Board members recently met with the village attorney to discuss possible revisions to short-term rental regulations, which Foley called “a mess.” One shortcoming, she said, is that the Police Department is responsible for enforcement. “It is a civil matter, not criminal,” she said. Curto said he will rescind his permit to operate an STR so he can be take part in discussions.

Dockside Park

Foley said the heavy stone driveway at Dockside Park is a temporary measure to prevent trucks and heavy equipment from causing damage while the state completes its shoreline protection project. A pedestrian path will replace the driveway, and vehicles will not be allowed in the park. She said the state doesn’t share village concerns over the impact of a boat launch proposed for the north end.

The mayor said “a lot has changed in the village” since the state held public meetings regarding the project in 2015, including a large increase in the number of visitors coming to Cold Spring. The board and Planning Board Chair Jack Goldstein have cited the likelihood of traffic congestion at the corner of North Street and West Street when boats are being dropped off at the park entrance, especially during the busy tourist season. Foley said she will continue to discuss the issue with state officials.

Jennifer Zwarich, chair of the Tree Advisory Board, said a number of trees had to be removed from Dockside recently because they were badly decayed and posed a safety hazard. Replacement trees will be planted.

Trash collection

Royal Carting, which recently took over collection of trash and recyclables, will deliver garbage bins on April 9 and recycling bins on April 16. Residents will be able to discard their current bins in a dumpster at the Highway Department.

Yard waste will be collected on April 14 and 28 and must be in paper bags.

Code update

The board has asked New York State Energy Research and Development Authority to extend its March 31 deadline, giving the village until the end of the year to complete the update of the village code begun by the previous administration. Chapters on zoning, noise and signage still need to be updated.

Skate park

Sixth and seventh grade students in Haldane’s Design, Innovate and Create program are resuming work on a plan to add a skate boarding facility in Mayor’s Park. The project, put on hold due to the COVID pandemic, will be discussed at a future workshop.

Truck problems

Residents and the board discussed traffic problems created by large trucks trying to navigate narrow streets in the area of Railroad Avenue, Stone Street and Cross Street. Better signage, banning trucks from certain areas and other possible solutions were considered. The board will pursue the issue with Cold Spring Police Department.

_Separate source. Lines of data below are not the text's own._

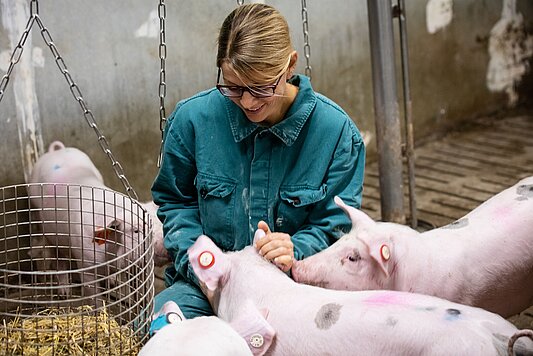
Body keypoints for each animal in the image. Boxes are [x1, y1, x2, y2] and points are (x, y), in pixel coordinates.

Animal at [0, 185, 154, 354]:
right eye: (136, 231)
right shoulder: (86, 267)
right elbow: (95, 299)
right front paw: (98, 316)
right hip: (52, 237)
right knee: (60, 263)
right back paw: (63, 295)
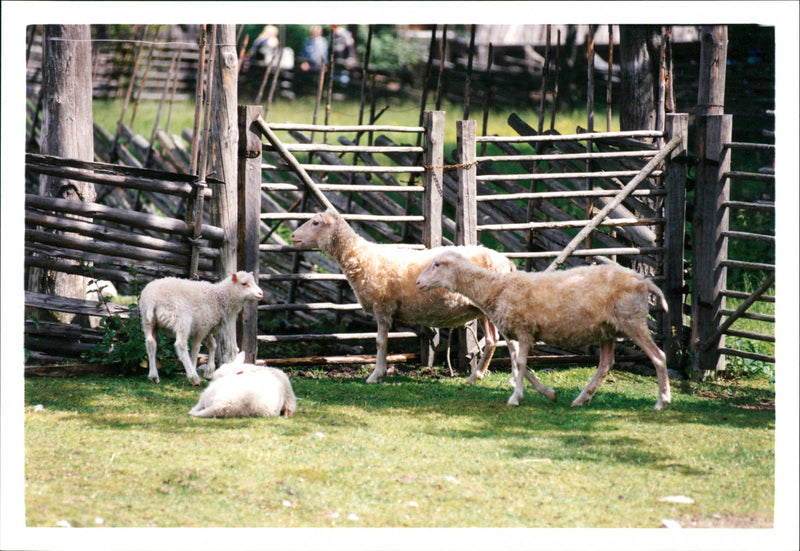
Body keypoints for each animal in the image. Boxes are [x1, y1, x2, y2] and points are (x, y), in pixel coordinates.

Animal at [290, 209, 528, 386]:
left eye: (315, 223)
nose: (292, 236)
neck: (362, 257)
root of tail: (507, 261)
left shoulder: (383, 306)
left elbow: (380, 342)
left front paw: (376, 375)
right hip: (483, 310)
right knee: (492, 341)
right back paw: (475, 376)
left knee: (511, 343)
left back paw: (511, 381)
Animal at [416, 252, 672, 412]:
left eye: (437, 264)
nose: (418, 283)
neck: (496, 288)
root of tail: (644, 281)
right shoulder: (518, 333)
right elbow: (520, 363)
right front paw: (548, 393)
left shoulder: (524, 330)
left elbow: (520, 363)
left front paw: (515, 398)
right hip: (608, 330)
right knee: (606, 364)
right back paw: (581, 399)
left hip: (632, 320)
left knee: (659, 356)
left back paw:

One thought on “Cold Spring Eyes 2 Percent Budget Hike

  1. I applaud the proposal to divert money that had been earmarked for surveillance cameras in our public parks into a pilot program in which the Philipstown Behavioral Health Hub will assist local police when they encounter residents suffering from mental health or substance-abuse issues. It’s a step in the right direction, and I hope the board will continue to take a broad view of public safety, reimagining how village funds can best be utilized to foster a safe and vibrant community.

    Thanks especially to Trustee Starbuck for raising public awareness on this issue, and for initiating a difficult conversation around striking the right balance between law enforcement, fiscal responsibility and quality of life in Cold Spring.